Kemajemukan tersebut diatas tentu memiliki latar belakang perbedaan
dalam hal perbedaan pola pikir, perbedaan pendapatan dan kesenjangan ekonomi
dan sosial, serta perbedaan dalam memperoleh hak daan melakukan kewajiban.
Realitas pluralitas tersbut diatas terjadi pada seluruh lapisan
masyarakat Sumba Timur dan merupakan suatu hal yang tidak dapat dihindari.
Realitas ini jika disikapi secara jujur merupakan suatu hal yang dapat memperkaya
dan mempersatukan, tetapi di satu sisi menjadi suatu tantangan yang dapat
menghambat upaya untuk mewujudkan persatuan dan kesatuan walaupun tidak secara
nyata dan terang-terangan menimbulkan konflik yang besar seperti yang marak
terjadi di Jakarta, Jawa, Ambon, dan Poso. Tetapi meskipun demikian tidak serta
merta bahwa keadaan di Sumba Timur ini dibiaskan saja dari konflik yang
seolah-olah tidak terjadi konflik, meskipun hanya dalam skala kecil. Karena
jika dibiaskan begitu saja maka tidak akan menutup kemungkinan akan merambah ke
skala yang besar seperti kasus yang terjadi di pulau besar di luar Pulau Sumba.
1.
Hambatan atau tantangan Pluralisme di Sumba
a. Dalam
bidang agama.
Hambatan atau tantangan yang nampak
dan terjadi dalam bidaang agama yang menghancurkan upaya mewujudkan persatuan
dan kesatuan di Sumba Timur adalah:
1. Suku
atau etnis
Hal yang nampak muncul dipermukaan
adalah munculnya stereotipe yang negatif satu etnis terhadap etnis yang lain
yang menyebabkan munculnya kebencian dan fanatisme yang akadangkala nisa
merambah kepada persoalan ekonomi dan menuju pada konflik agama.

■ Data Tersedia
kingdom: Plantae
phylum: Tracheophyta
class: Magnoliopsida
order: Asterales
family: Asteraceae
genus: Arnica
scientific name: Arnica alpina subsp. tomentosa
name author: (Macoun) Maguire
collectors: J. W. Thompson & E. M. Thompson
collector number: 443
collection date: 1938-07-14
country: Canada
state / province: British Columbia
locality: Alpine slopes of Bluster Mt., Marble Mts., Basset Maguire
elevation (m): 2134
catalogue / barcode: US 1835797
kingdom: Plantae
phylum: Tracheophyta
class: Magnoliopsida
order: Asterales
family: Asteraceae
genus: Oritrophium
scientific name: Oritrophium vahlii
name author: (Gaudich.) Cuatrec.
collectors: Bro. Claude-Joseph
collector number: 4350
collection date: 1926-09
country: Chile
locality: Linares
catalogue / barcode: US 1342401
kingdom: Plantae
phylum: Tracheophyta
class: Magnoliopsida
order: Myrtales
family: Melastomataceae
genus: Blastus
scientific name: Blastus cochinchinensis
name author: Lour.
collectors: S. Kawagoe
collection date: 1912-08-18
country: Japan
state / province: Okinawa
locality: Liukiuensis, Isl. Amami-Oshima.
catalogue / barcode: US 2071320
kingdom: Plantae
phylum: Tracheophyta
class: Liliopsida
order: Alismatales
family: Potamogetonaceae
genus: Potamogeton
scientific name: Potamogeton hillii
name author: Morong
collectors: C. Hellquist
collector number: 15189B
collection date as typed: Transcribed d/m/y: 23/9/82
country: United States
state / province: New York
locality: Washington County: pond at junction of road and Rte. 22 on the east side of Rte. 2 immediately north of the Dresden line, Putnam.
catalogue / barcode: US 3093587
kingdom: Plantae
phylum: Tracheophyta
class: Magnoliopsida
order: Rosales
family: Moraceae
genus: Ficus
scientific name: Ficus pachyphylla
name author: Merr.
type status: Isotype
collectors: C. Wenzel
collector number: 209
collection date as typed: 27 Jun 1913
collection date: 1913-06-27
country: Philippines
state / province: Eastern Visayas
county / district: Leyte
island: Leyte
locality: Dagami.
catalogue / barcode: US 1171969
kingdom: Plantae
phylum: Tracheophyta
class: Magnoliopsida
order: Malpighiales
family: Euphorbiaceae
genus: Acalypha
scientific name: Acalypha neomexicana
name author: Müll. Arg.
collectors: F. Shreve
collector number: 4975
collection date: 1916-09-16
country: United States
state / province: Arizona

■ Soal Latihan
A – Menurut teks bacaan, di mana saja konflik besar disebut marak terjadi?
B – Tulis ulang baris data mulai dari baris yang memuat "collector number: 4350" sampai baris yang memuat "scientific name: Potamogeton hillii", dan ganti "country" dengan "negara" tanpa mengubah bagian lainnya.
Baris data di atas tidak berkaitan dengan teks bacaan.

■ Kunci Jawaban
A – Di Jakarta, Jawa, Ambon, dan Poso.

B –
collector number: 4350
collection date: 1926-09
negara: Chile
locality: Linares
catalogue / barcode: US 1342401
kingdom: Plantae
phylum: Tracheophyta
class: Magnoliopsida
order: Myrtales
family: Melastomataceae
genus: Blastus
scientific name: Blastus cochinchinensis
name author: Lour.
collectors: S. Kawagoe
collection date: 1912-08-18
negara: Japan
state / province: Okinawa
locality: Liukiuensis, Isl. Amami-Oshima.
catalogue / barcode: US 2071320
kingdom: Plantae
phylum: Tracheophyta
class: Liliopsida
order: Alismatales
family: Potamogetonaceae
genus: Potamogeton
scientific name: Potamogeton hillii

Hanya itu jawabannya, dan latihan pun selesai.